Las Vegas Review-Journal (Sunday)
Democrats aren’t fraidy cats anymore
Here’s the thing about President Joe Biden and his party in 2021: They’re no longer scared. They’re not defensive, or constantly looking over their shoulders, or making pre-emptive concessions to Republicans.
They have learned an essential lesson. Voters always say they like bipartisanship, because most Americans prefer people to be nice to each other and work together. But what they care more about is solving problems and getting things done. If the party in charge fails in that essential duty, endless bend-over-backwards negotiations and a big, inclusive “process” won’t save them.
Which explains one of Biden’s most curious lines during his effective and empathetic performance during a CNN town hall event last week in Milwaukee: “The nation is not divided.”
You can imagine the words “FACT CHECK: FALSE” flashing across the nation’s computer and video screens. We need only recall the impeachment debate as testimony to our divisions.
But Biden was making a different point. Beneath our partisan rancor, there is, in fact, broad agreement on how we should move forward. He had in mind especially his $1.9 trillion COVID-19 relief package.
A Quinnipiac Poll conducted from Jan. 28 to Feb. 1, for example, found 68% of Americans supporting it, only 24% opposing it. That’s pretty united. Those $1,400 checks? The survey found 78% for (including 64% of Republicans), only 18% against. On hiking the minimum wage to $15, it was 61% for, 36% against.
A study by Bright Line Watch, a group of political scientists monitoring our nation’s democratic practices, underscored this. It found “cross-party consensus on government spending for COVID relief but stark polarization over certification of the presidential election and impeachment.”
Sure, Republican politicians will probably swing some of their supporters away from Biden’s economic plan, larger than the one tested by Bright Line Watch, by attacking it as a deficit-growing, inflation-threatening monstrosity — although the GOP’s record of bloating the deficit with tax cuts for the rich leaves the party’s credibility lower than last week’s temperatures.
But Biden and the Democrats are operating with confidence because they have finally embraced what has long been true: Progressive economic policies are broadly popular. Many of them (notably those checks) are supported by the GOP’s large working-class wing.
Let’s also recognize that when Republican congressional leaders claim to want bipartisanship, they are not operating in good faith. That’s a strong statement, but it’s rooted in reality, not partisanship. Republicans want nothing like what Biden wants. “Now is the time we should be spending,” the president said in Milwaukee. “Now is the time to go big.” The biggest counter so far, from a minority of Republicans, is only a third the size of Biden’s.
The GOP’s call for compromise is thus a posture, not an offer. And given how divided Republicans are over the previous White House occupant (like Biden, I am sick of mentioning his name), their only hope of finding unity is to rally against Biden and all his works.

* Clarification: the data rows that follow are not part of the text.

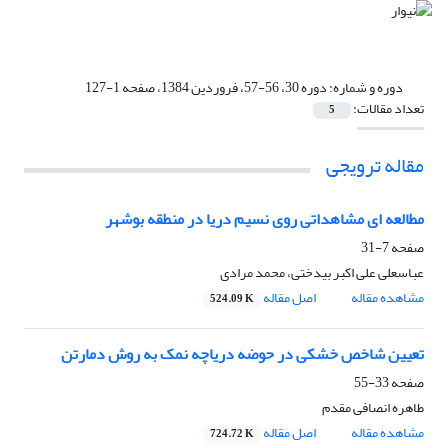
دوره و شماره:
دوره 30، 56-57، فروردین 1384، صفحه 1-127
تعداد مقالات:
5
مقاله ترویجی
مطالعه ای مشاهداتی روی نسیم دریا در منطقه بوشهر
صفحه
7-31
عباسعلی علی اکبر بیدختی، محمد مرادی
مشاهده مقاله
اصل مقاله
524.09 K
تعیین شاخص خشکی در حوضه دریاچه نمک به روش دمارتن
صفحه
33-55
طاهره انصافی مقدم
مشاهده مقاله
اصل مقاله
724.72 K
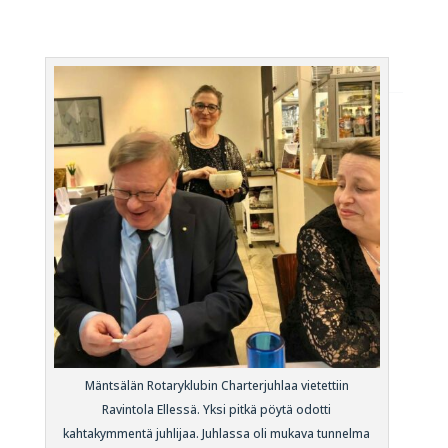
Mäntsälän Rotaryklubin Charterjuhlaa vietettiin
Ravintola Ellessä. Yksi pitkä pöytä odotti
kahtakymmentä juhlijaa. Juhlassa oli mukava tunnelma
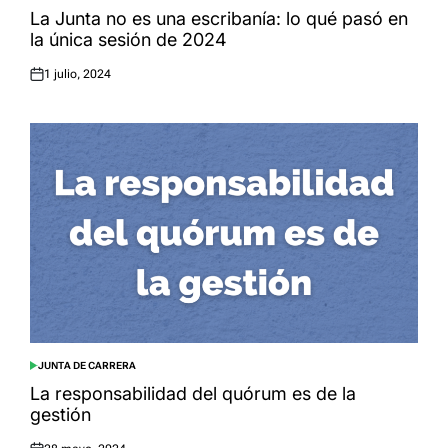
IN
La Junta no es una escribanía: lo qué pasó en
la única sesión de 2024
1 julio, 2024
Posted
on
JUNTA DE CARRERA
POSTED
IN
La responsabilidad del quórum es de la
gestión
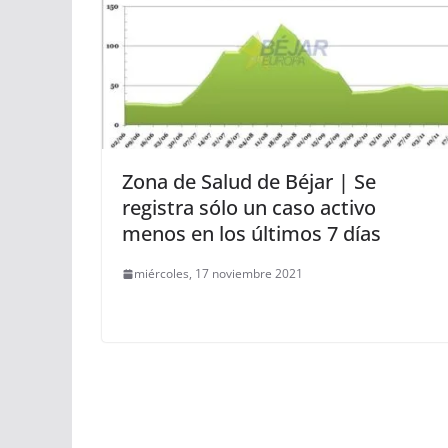
Zona de Salud de Béjar | Se
registra sólo un caso activo
menos en los últimos 7 días
miércoles, 17 noviembre 2021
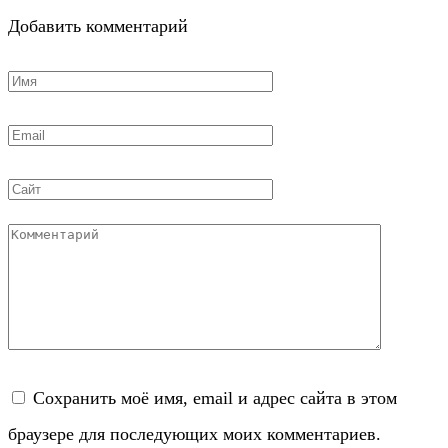
Добавить комментарий
Имя
*
Email
*
Сайт
Комментарий
Сохранить моё имя, email и адрес сайта в этом
браузере для последующих моих комментариев.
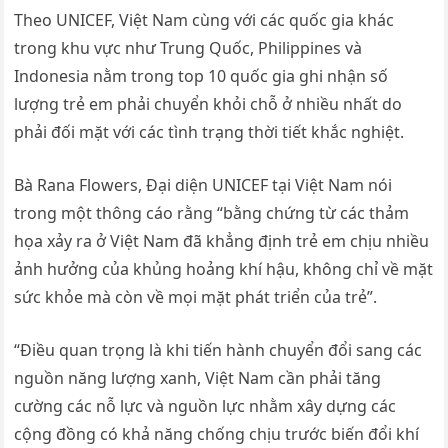
Theo UNICEF, Việt Nam cùng với các quốc gia khác
trong khu vực như Trung Quốc, Philippines và
Indonesia nằm trong top 10 quốc gia ghi nhận số
lượng trẻ em phải chuyển khỏi chỗ ở nhiều nhất do
phải đối mặt với các tình trạng thời tiết khắc nghiệt.
Bà Rana Flowers, Đại diện UNICEF tại Việt Nam nói
trong một thông cáo rằng “bằng chứng từ các thảm
họa xảy ra ở Việt Nam đã khẳng định trẻ em chịu nhiều
ảnh hưởng của khủng hoảng khí hậu, không chỉ về mặt
sức khỏe mà còn về mọi mặt phát triển của trẻ”.
“Điều quan trọng là khi tiến hành chuyển đổi sang các
nguồn năng lượng xanh, Việt Nam cần phải tăng
cường các nỗ lực và nguồn lực nhằm xây dựng các
cộng đồng có khả năng chống chịu trước biến đổi khí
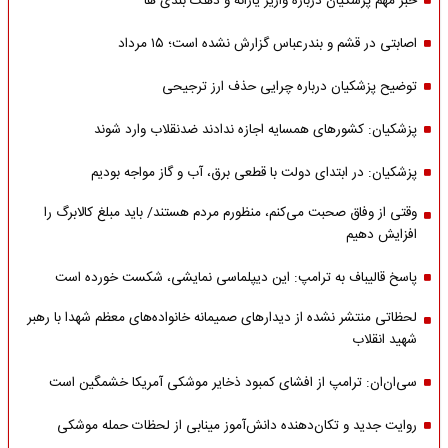
خبر مهم پزشکیان درباره واریز یارانه و دهک بندی ها
اصابتی در قشم و بندرعباس گزارش نشده است؛ ۱۵ مرداد
توضیح پزشکیان درباره چرایی حذف ارز ترجیحی
پزشکیان: کشورهای همسایه اجازه ندادند ضدنقلاب وارد شوند
پزشکیان: در ابتدای دولت با قطعی برق، آب و گاز مواجه بودیم
وقتی از وفاق صحبت می‌کنم، منظورم مردم هستند/ باید مبلغ کالابرگ را
افزایش دهیم
پاسخ قالیباف به ترامپ: این دیپلماسی نمایشی، شکست خورده است
لحظاتی منتشر نشده از دیدارهای صمیمانه خانواده‌های معظم شهدا با رهبر
شهید انقلاب
سی‌ان‌ان: ترامپ از افشای کمبود ذخایر موشکی آمریکا خشمگین است
روایت جدید و تکان‌دهنده دانش‌آموز مینابی از لحظات حمله موشکی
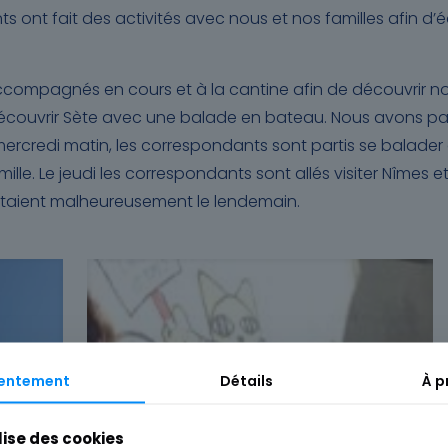
s ont fait des activités avec nous et nos familles afin d
compagnés en cours et à la cantine afin de découvrir not
ouvrir Sète avec une balade en bateau. Nous avons parcou
ercredi matin, les correspondants sont partis se balader 
ille. Le jeudi les correspondants sont allés visiter Nîmes e
rtaient malheureusement le lendemain.
entement
Détails
À p
lise des cookies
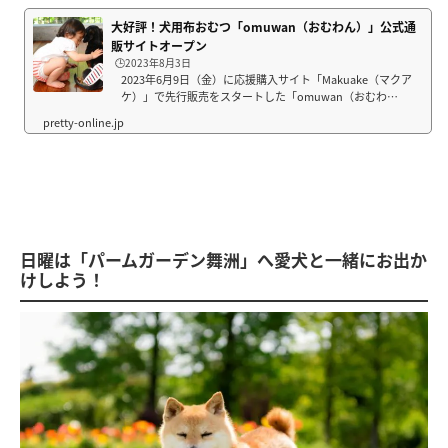
大好評！犬用布おむつ「omuwan（おむわん）」公式通
販サイトオープン
🕒️2023年8月3日
2023年6月9日（金）に応援購入サイト「Makuake（マクア
ケ）」で先行販売をスタートした「omuwan（おむわ
ん）」。1年以上を費やしてPrettyOnline編集部が開発し
た、純日本製の犬用布おむつです。本記事では、
「omuwan（おむわん）」の詳しいサイズや犬種別の着用
イメ...
日曜は「パームガーデン舞洲」へ愛犬と一緒にお出か
けしよう！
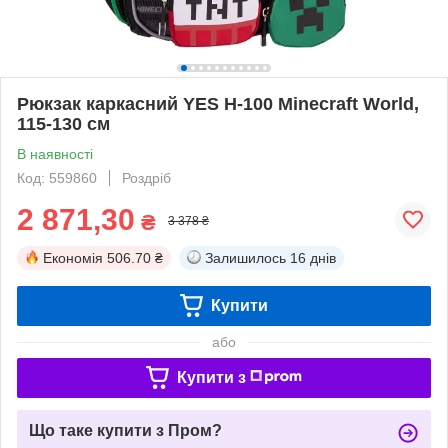
Рюкзак каркасний YES H-100 Minecraft World,
115-130 см
В наявності
Код: 559860
Роздріб
2 871,30
₴
3 378 ₴
Економія
506.70 ₴
Залишилось
16 днів
Купити
або
Купити з
Що таке купити з Пром?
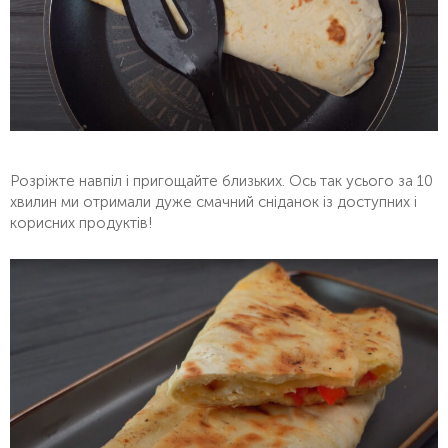
Розріжте навпіл і пригощайте близьких. Ось так усього за 10
хвилин ми отримали дуже смачний сніданок із доступних і
корисних продуктів!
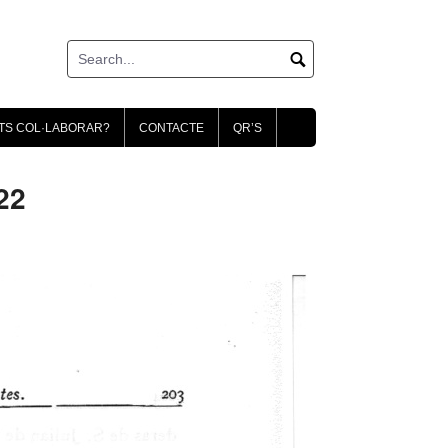
TS COL·LABORAR?
CONTACTE
QR’S
22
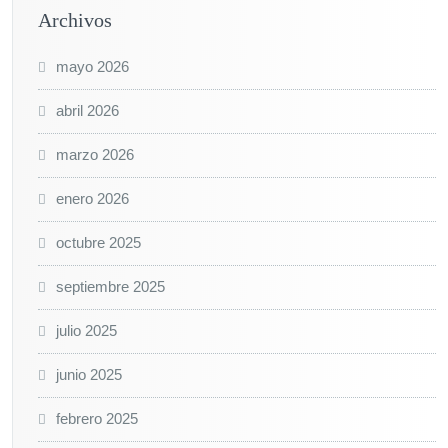
Archivos
mayo 2026
abril 2026
marzo 2026
enero 2026
octubre 2025
septiembre 2025
julio 2025
junio 2025
febrero 2025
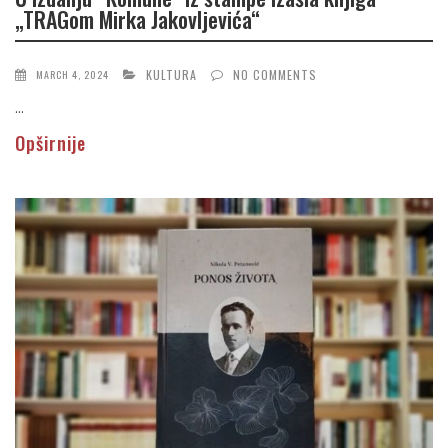
„TRAGom Mirka Jakovljevića“
KULTURA
NO COMMENTS
MARCH 4, 2024
...
Opširnije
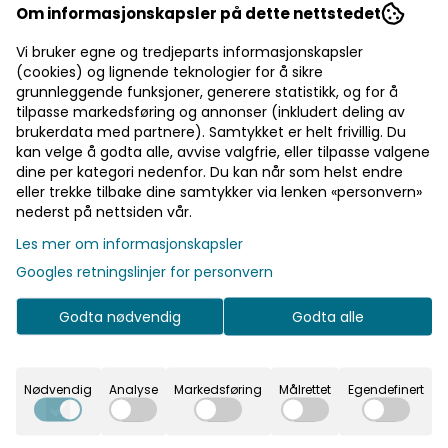
Om informasjonskapsler på dette nettstedet
Vi bruker egne og tredjeparts informasjonskapsler
(cookies) og lignende teknologier for å sikre
grunnleggende funksjoner, generere statistikk, og for å
tilpasse markedsføring og annonser (inkludert deling av
brukerdata med partnere). Samtykket er helt frivillig. Du
kan velge å godta alle, avvise valgfrie, eller tilpasse valgene
dine per kategori nedenfor. Du kan når som helst endre
eller trekke tilbake dine samtykker via lenken «personvern»
nederst på nettsiden vår.
Les mer om informasjonskapsler
Googles retningslinjer for personvern
Godta nødvendig
Godta alle
Nødvendig
Analyse
Markedsføring
Målrettet
Egendefinert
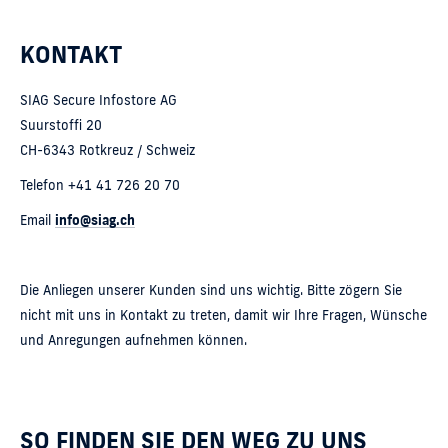
KONTAKT
SIAG Secure Infostore AG
Suurstoffi 20
CH-6343 Rotkreuz / Schweiz
Telefon +41 41 726 20 70
Email
info@siag.ch
Die Anliegen unserer Kunden sind uns wichtig. Bitte zögern Sie
nicht mit uns in Kontakt zu treten, damit wir Ihre Fragen, Wünsche
und Anregungen aufnehmen können.
SO FINDEN SIE DEN WEG ZU UNS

We have this on good authority. Senate Minority Leader Mitch McConnell, R-Ky., told The Wall Street Journal that Republicans see Biden’s package as too big and look forward to fighting it. “That will help unify our party,” McConnell said. “I don’t think many Republicans are going to be for very many of the things that are coming out of this administration.”
Is Biden supposed to pretend that McConnell didn’t say this?
The new president has the right idea: Keep talking as warmly and amiably to Republicans as possible. If they have a good idea, take it. If he can pick up a few GOP votes, great. But know that he and his party can rely only on themselves to get done what needs to get done.
They should also keep stressing that absolutely nothing in their program is radical. Take the minimum wage. It has been law for 83 years. It has fallen far behind inflation.
As Biden brought home, in an answer sympathetic to a small business questioner at the town hall, the minimum wage goes up only “gradually” under the Democrats’ proposals. The immediate increase would be to just $9.50 an hour this year and it would not get to $15 until 2025. Would its opponents propose to delay the raise until the next millennium? (Actually, many of them would, since they can’t stand the minimum wage.)
Most Americans are neither anti-government ideologues nor culture-war extremists. They turn to the federal government to act boldly in a time of crisis not because they love government in the abstract but because they understand it as the only entity capable of taking on certain large tasks. That’s why Biden is confident about the course he’s on — and it’s why he shouldn’t back down.